September 17-18, 2019 Albuquerque, NM
Workshop on the Future of Uncertainty Quantification and Multiscale Modeling Across the Department of Energy
Answering scientific questions important to mission areas at the Department of Energy (DOE) requires accurate predictive modeling of complex physical and biological systems along with robust understanding of the uncertainties to guide decision-making. Numerical models describing these systems often involve multiple time and spatial scales as well as complicated coupling conditions. Quantifying uncertainty in the generated predictions requires spanning a high-dimension parameter space.
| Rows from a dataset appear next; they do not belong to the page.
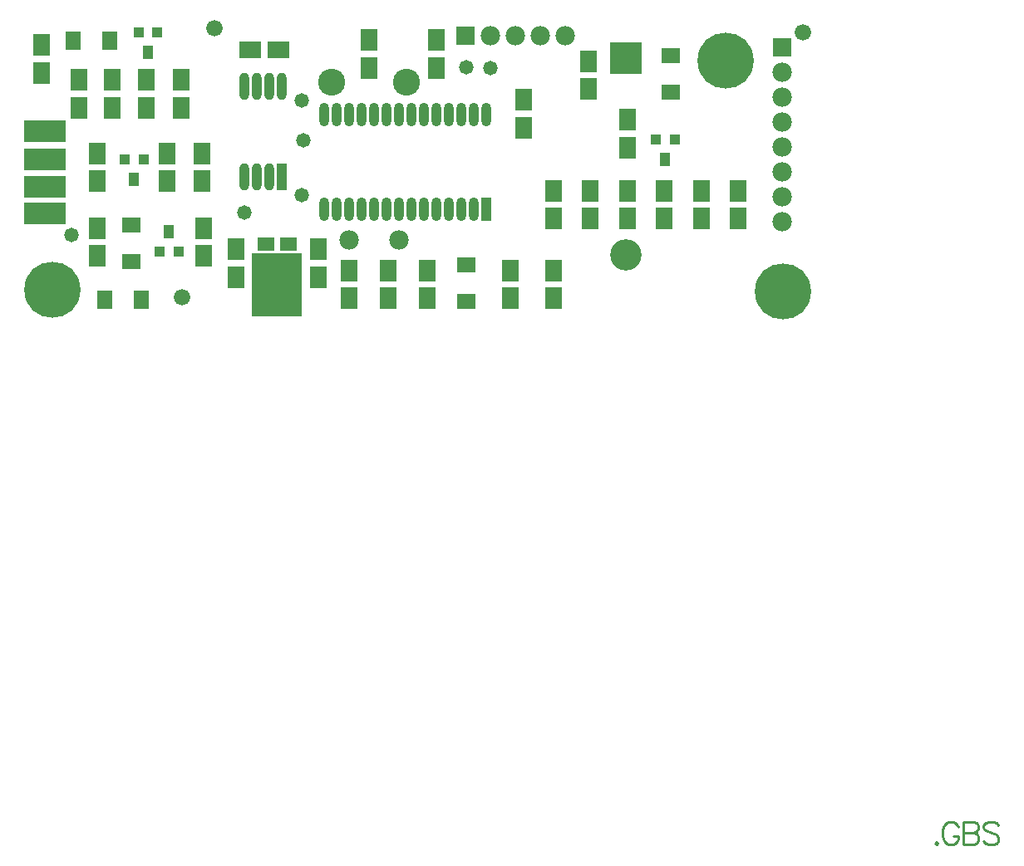
<source format=gbs>
%FSLAX23Y23*%
%MOIN*%
G70*
G01*
G75*
%ADD10C,0.010*%
%ADD11C,0.050*%
%ADD12R,0.157X0.079*%
%ADD13R,0.100X0.080*%
%ADD14C,0.012*%
%ADD15C,0.015*%
%ADD16C,0.008*%
%ADD17C,0.006*%
%ADD18C,0.009*%
%ADD19C,0.070*%
%ADD20R,0.070X0.070*%
%ADD21C,0.217*%
%ADD22C,0.217*%
%ADD23C,0.058*%
%ADD24C,0.100*%
%ADD25C,0.118*%
%ADD26R,0.118X0.118*%
%ADD27C,0.040*%
%ADD28R,0.083X0.060*%
%ADD29R,0.060X0.083*%
%ADD30R,0.157X0.079*%
%ADD31R,0.036X0.036*%
%ADD32R,0.036X0.050*%
%ADD33R,0.064X0.054*%
%ADD34R,0.060X0.083*%
%ADD35R,0.031X0.102*%
%ADD36O,0.031X0.102*%
%ADD37R,0.054X0.064*%
%ADD38O,0.031X0.087*%
%ADD39R,0.031X0.087*%
%ADD40R,0.197X0.244*%
%ADD41R,0.060X0.050*%
%ADD42C,0.016*%
%ADD43C,0.079*%
%ADD44C,0.010*%
%ADD45C,0.016*%
%ADD46C,0.039*%
%ADD47C,0.008*%
%ADD48R,0.591X0.354*%
%ADD49C,0.008*%
%ADD50C,0.003*%
%ADD51C,0.005*%
%ADD52R,0.165X0.087*%
%ADD53R,0.108X0.088*%
%ADD54C,0.078*%
%ADD55R,0.078X0.078*%
%ADD56C,0.225*%
%ADD57C,0.225*%
%ADD58C,0.066*%
%ADD59C,0.108*%
%ADD60C,0.126*%
%ADD61R,0.126X0.126*%
%ADD62R,0.091X0.068*%
%ADD63R,0.068X0.091*%
%ADD64R,0.165X0.087*%
%ADD65R,0.044X0.044*%
%ADD66R,0.044X0.058*%
%ADD67R,0.072X0.062*%
%ADD68R,0.068X0.091*%
%ADD69R,0.039X0.110*%
%ADD70O,0.039X0.110*%
%ADD71R,0.062X0.072*%
%ADD72O,0.039X0.095*%
%ADD73R,0.039X0.095*%
%ADD74R,0.205X0.252*%
%ADD75R,0.068X0.058*%
D18*
X11443Y5515D02*
X11438Y5511D01*
X11443Y5507D01*
X11447Y5511D01*
X11443Y5515D01*
X11531Y5575D02*
X11527Y5584D01*
X11518Y5593D01*
X11510Y5597D01*
X11492D01*
X11484Y5593D01*
X11475Y5584D01*
X11471Y5575D01*
X11467Y5563D01*
Y5541D01*
X11471Y5528D01*
X11475Y5520D01*
X11484Y5511D01*
X11492Y5507D01*
X11510D01*
X11518Y5511D01*
X11527Y5520D01*
X11531Y5528D01*
Y5541D01*
X11510D02*
X11531D01*
X11552Y5597D02*
Y5507D01*
Y5597D02*
X11590D01*
X11603Y5593D01*
X11607Y5588D01*
X11612Y5580D01*
Y5571D01*
X11607Y5563D01*
X11603Y5558D01*
X11590Y5554D01*
X11552D02*
X11590D01*
X11603Y5550D01*
X11607Y5545D01*
X11612Y5537D01*
Y5524D01*
X11607Y5515D01*
X11603Y5511D01*
X11590Y5507D01*
X11552D01*
X11692Y5584D02*
X11683Y5593D01*
X11670Y5597D01*
X11653D01*
X11640Y5593D01*
X11632Y5584D01*
Y5575D01*
X11636Y5567D01*
X11640Y5563D01*
X11649Y5558D01*
X11675Y5550D01*
X11683Y5545D01*
X11687Y5541D01*
X11692Y5533D01*
Y5520D01*
X11683Y5511D01*
X11670Y5507D01*
X11653D01*
X11640Y5511D01*
X11632Y5520D01*
D23*
X8898Y8112D02*
D03*
X7973Y7952D02*
D03*
X9558Y8627D02*
D03*
X9653Y8622D02*
D03*
X8668Y8042D02*
D03*
X8898Y8492D02*
D03*
X8903Y8332D02*
D03*
D54*
X9953Y8752D02*
D03*
X9853D02*
D03*
X9753D02*
D03*
X9653D02*
D03*
X10823Y8607D02*
D03*
Y8507D02*
D03*
Y8407D02*
D03*
Y8307D02*
D03*
Y8207D02*
D03*
Y8007D02*
D03*
Y8107D02*
D03*
X9288Y7932D02*
D03*
X9088D02*
D03*
D55*
X9553Y8752D02*
D03*
X10823Y8707D02*
D03*
D56*
X7898Y7732D02*
D03*
D57*
X10598Y8652D02*
D03*
X10828Y7727D02*
D03*
D58*
X8418Y7702D02*
D03*
X10908Y8767D02*
D03*
X8548Y8782D02*
D03*
D59*
X9318Y8567D02*
D03*
X9018D02*
D03*
D60*
X10198Y7874D02*
D03*
D61*
Y8662D02*
D03*
D62*
X8690Y8697D02*
D03*
X8803D02*
D03*
D63*
X10648Y8130D02*
D03*
X9400Y7810D02*
D03*
Y7698D02*
D03*
X10352Y8130D02*
D03*
Y8018D02*
D03*
X10648D02*
D03*
X9733Y7810D02*
D03*
Y7698D02*
D03*
X10203Y8304D02*
D03*
Y8416D02*
D03*
X10500Y8019D02*
D03*
Y8131D02*
D03*
X10048Y8538D02*
D03*
X9168Y8623D02*
D03*
X10056Y8131D02*
D03*
X7853Y8716D02*
D03*
Y8604D02*
D03*
X9168Y8735D02*
D03*
X9244Y7698D02*
D03*
Y7810D02*
D03*
X10048Y8650D02*
D03*
X9088Y7811D02*
D03*
Y7699D02*
D03*
X8633Y7783D02*
D03*
Y7895D02*
D03*
X8963Y7783D02*
D03*
Y7895D02*
D03*
X8138Y8464D02*
D03*
Y8576D02*
D03*
X9908Y8019D02*
D03*
Y8131D02*
D03*
X9438Y8624D02*
D03*
Y8736D02*
D03*
X8003Y8575D02*
D03*
Y8463D02*
D03*
X8078Y7980D02*
D03*
Y7868D02*
D03*
Y8280D02*
D03*
Y8168D02*
D03*
X8498Y8280D02*
D03*
Y8168D02*
D03*
X8273Y8575D02*
D03*
Y8463D02*
D03*
X8358Y8169D02*
D03*
Y8281D02*
D03*
X10056Y8019D02*
D03*
X10204Y8018D02*
D03*
X8413Y8576D02*
D03*
Y8464D02*
D03*
X9788Y8496D02*
D03*
Y8384D02*
D03*
X8503Y7868D02*
D03*
Y7980D02*
D03*
X9908Y7698D02*
D03*
Y7810D02*
D03*
D64*
X7868Y8368D02*
D03*
Y8257D02*
D03*
Y8147D02*
D03*
Y8039D02*
D03*
D65*
X10318Y8337D02*
D03*
X10393D02*
D03*
X8403Y7887D02*
D03*
X8328D02*
D03*
X8188Y8257D02*
D03*
X8263D02*
D03*
X8318Y8767D02*
D03*
X8243D02*
D03*
D66*
X10356Y8257D02*
D03*
X8365Y7967D02*
D03*
X8226Y8177D02*
D03*
X8281Y8687D02*
D03*
D67*
X10378Y8526D02*
D03*
X8213Y7993D02*
D03*
Y7847D02*
D03*
X10378Y8672D02*
D03*
X9558Y7686D02*
D03*
Y7832D02*
D03*
D68*
X10204Y8130D02*
D03*
D69*
X8818Y8187D02*
D03*
D70*
Y8549D02*
D03*
X8668Y8187D02*
D03*
X8718Y8549D02*
D03*
X8668D02*
D03*
X8768D02*
D03*
X8718Y8187D02*
D03*
X8768D02*
D03*
D71*
X7982Y8732D02*
D03*
X8128D02*
D03*
X8253Y7692D02*
D03*
X8107D02*
D03*
D72*
X9188Y8057D02*
D03*
X9538D02*
D03*
X9488D02*
D03*
X9438D02*
D03*
X9388D02*
D03*
X9338D02*
D03*
X9238D02*
D03*
X9138D02*
D03*
X9088D02*
D03*
X8988D02*
D03*
X9538Y8435D02*
D03*
X9388D02*
D03*
X9338D02*
D03*
X9288D02*
D03*
X9238D02*
D03*
X9138D02*
D03*
X9088D02*
D03*
X9488D02*
D03*
X9588Y8057D02*
D03*
Y8435D02*
D03*
X9638D02*
D03*
X9038Y8057D02*
D03*
X9438Y8435D02*
D03*
X8988D02*
D03*
X9038D02*
D03*
X9188D02*
D03*
X9288Y8057D02*
D03*
D73*
X9638D02*
D03*
D74*
X8798Y7752D02*
D03*
D75*
X8843Y7917D02*
D03*
X8753D02*
D03*
M02*

</source>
Given that algorithmic and mathematical advances can take decades to move from the initial conceptual phase to the point that they impact scientific discovery, it is important to anticipate and predict future needs for mathematical research directions in these areas.
This workshop aims to bring together early to mid-career researchers in computational science, statistics, computer science, and domain science to discuss the mid-term to long-term (10~20 years) needs and requirements for the development of uncertainty quantification (UQ) and multi-scale modeling techniques that will be important for future advances in many research and application areas at DOE labs. Rather than extending or slightly modifying existing methods in computer science, applied mathematics and statistics, this workshop is focused on the path to sophisticated and systematic development of modeling frameworks in the next decade.
The 1st Applied Math Visioning Workshop was held April 2-3, 2019 at Lawrence Berkeley National Lab and focused on the future of machine learning and data analytics at the Deparment of Energy.